Nous sommes également mobilisés pour garantir la prise en charge précoce des individus susceptibles de commettre un attentat. La seule DGSI a ainsi transmis près de 90 signalements de ce type en 2023, dont plus de 40 pour des faits d’apologie du terrorisme.
La proposition de loi de M. Buffet qui est soumise à votre assemblée aujourd’hui vise à compléter ces dispositions et à renforcer la coordination de tous les services autour du ministère de l’intérieur et de la DGSI, chef de file de la lutte antiterroriste sur le territoire national. Son objectif principal est de préserver – vous l’avez indiqué, monsieur le président de la commission – l’équilibre, nécessaire dans une démocratie, entre le besoin de sécurité et la préservation des libertés.
Je souhaite particulièrement m’attarder sur les dispositions qui concernent le ministère de l’intérieur, c’est-à-dire le titre III.
L’évolution du régime de l’enquête sous pseudonyme à laquelle procède l’article 6 vise à mieux répondre aux besoins de souplesse opérationnelle exprimés par les services ; elle nous permettra à coup sûr de mieux fonctionner.
L’interdiction de paraître dans les lieux exposés à un risque de menace grave ou terroriste est particulièrement pertinente, notamment dans la perspective des jeux Olympiques et Paralympiques.
L’élargissement des motifs, énumérés dans le code de la sécurité intérieure, de dissolution d’associations et de groupements de fait permettra de ne pas laisser prospérer sur notre territoire des structures qui appellent à commettre des violences en groupe ; je crois que, pour rédiger cette disposition, M. le rapporteur s’est inspiré de la récente jurisprudence du Conseil d’État.

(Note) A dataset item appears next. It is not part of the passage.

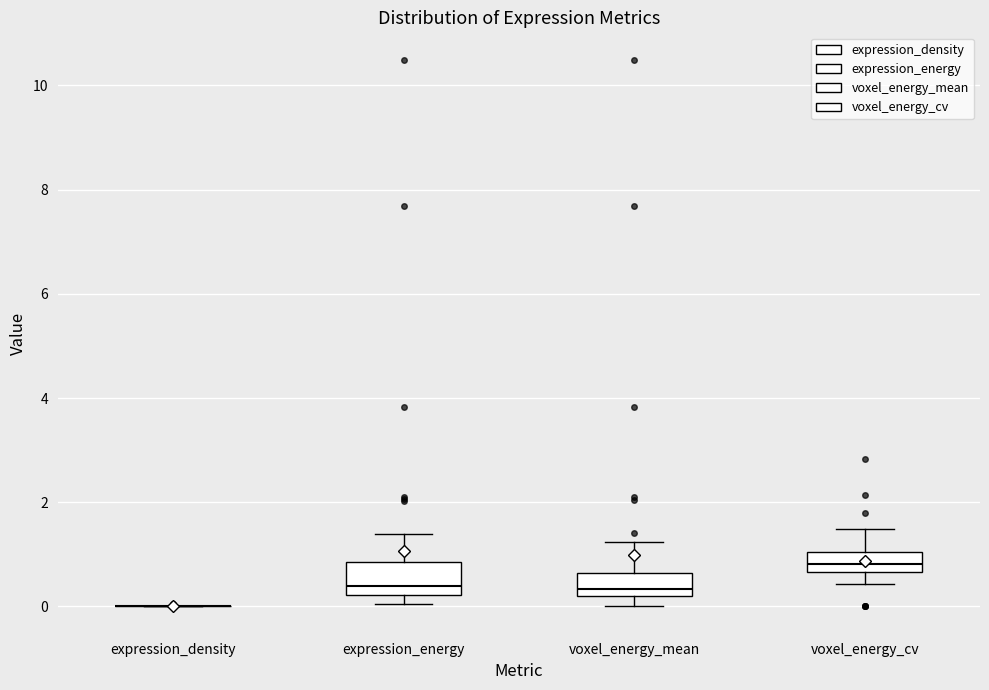

Reading left to right, transcribe this box plot: for each box, give where its median line is, the range the box spans, and where its two whiskers end, as read against the y-axis. The values are not printed on the chart, so give them approximately, as read against the axis.

expression_density: box collapsed to a line at 0.0, whiskers 0.0 to 0.0
expression_energy: median 0.4, box 0.2 to 0.8, whiskers 0.0 to 1.4
voxel_energy_mean: median 0.4, box 0.2 to 0.6, whiskers 0.0 to 1.2
voxel_energy_cv: median 0.8, box 0.6 to 1.0, whiskers 0.4 to 1.4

Enfin, le rétablissement du délit de détention de contenus apologétiques pourrait nous permettre d’atteindre un objectif que nous visons depuis bien longtemps et que le Parlement nous a refusé à maintes reprises. J’en remercie donc le Sénat et M. le rapporteur, même si je mesure le chemin qu’il reste à parcourir jusqu’à la validation de cette mesure par le Conseil constitutionnel.
Au-delà de formulations qui pourront être corrigées aujourd’hui et, peut-être, demain à l’Assemblée nationale, j’ai, monsieur le président de la commission, monsieur le rapporteur, deux réserves principales sur les dispositions de ce texte, même si, vous l’aurez compris, j’en partage l’esprit.

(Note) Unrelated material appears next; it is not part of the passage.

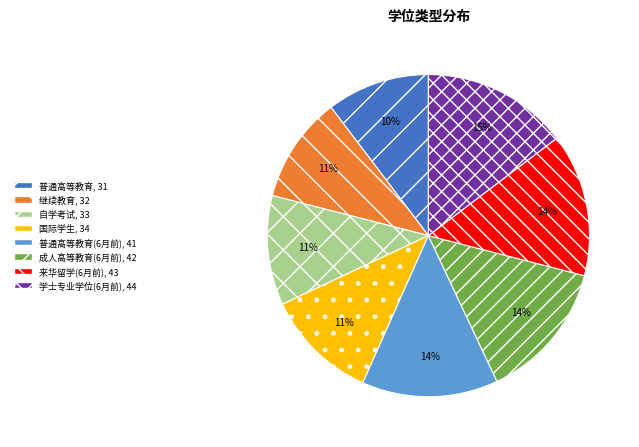

To the nearest percent, what is the average slice percentage?

12%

Ma première réserve porte sur l’instauration, à l’article 12, d’une circonstance aggravante au délit d’apologie et de provocation à des actes de terrorisme lorsque les propos incriminés sont tenus, lors de l’exercice du culte ou dans un lieu de culte, par un ministre du culte. Le Conseil d’État a déjà eu l’occasion de se prononcer sur une disposition similaire, voulue par le Gouvernement, dans son avis du 3 décembre 2020 sur le projet de loi Séparatisme ; il avait considéré à l’époque qu’il n’était « pas souhaitable de multiplier les particularités de la règle pénale en prévoyant, pour des infractions identiques, des sanctions différentes selon la situation de l’auteur de l’infraction ».
J’ajoute que la loi du 9 décembre 1905 concernant la séparation des Églises et de l’État reconnaît le caractère particulier du lieu de culte. Ainsi, au regard du droit pénal, le fait de s’en prendre à un ministre du culte ou de perturber un culte est une circonstance aggravante ; en revanche, la qualité de ministre du culte de l’auteur d’infractions n’en est jamais une. Par conséquent, peut-être serait-il plus prudent, donc plus utile, de ne pas exposer cette mesure au risque de censure constitutionnelle, donc de suivre l’avis du Conseil d’État. Vous l’aurez compris, je partage votre souhait sur le fond, mais une telle mesure me semble risquée, quelques mois seulement après un avis négatif du Conseil d’État sur cette question.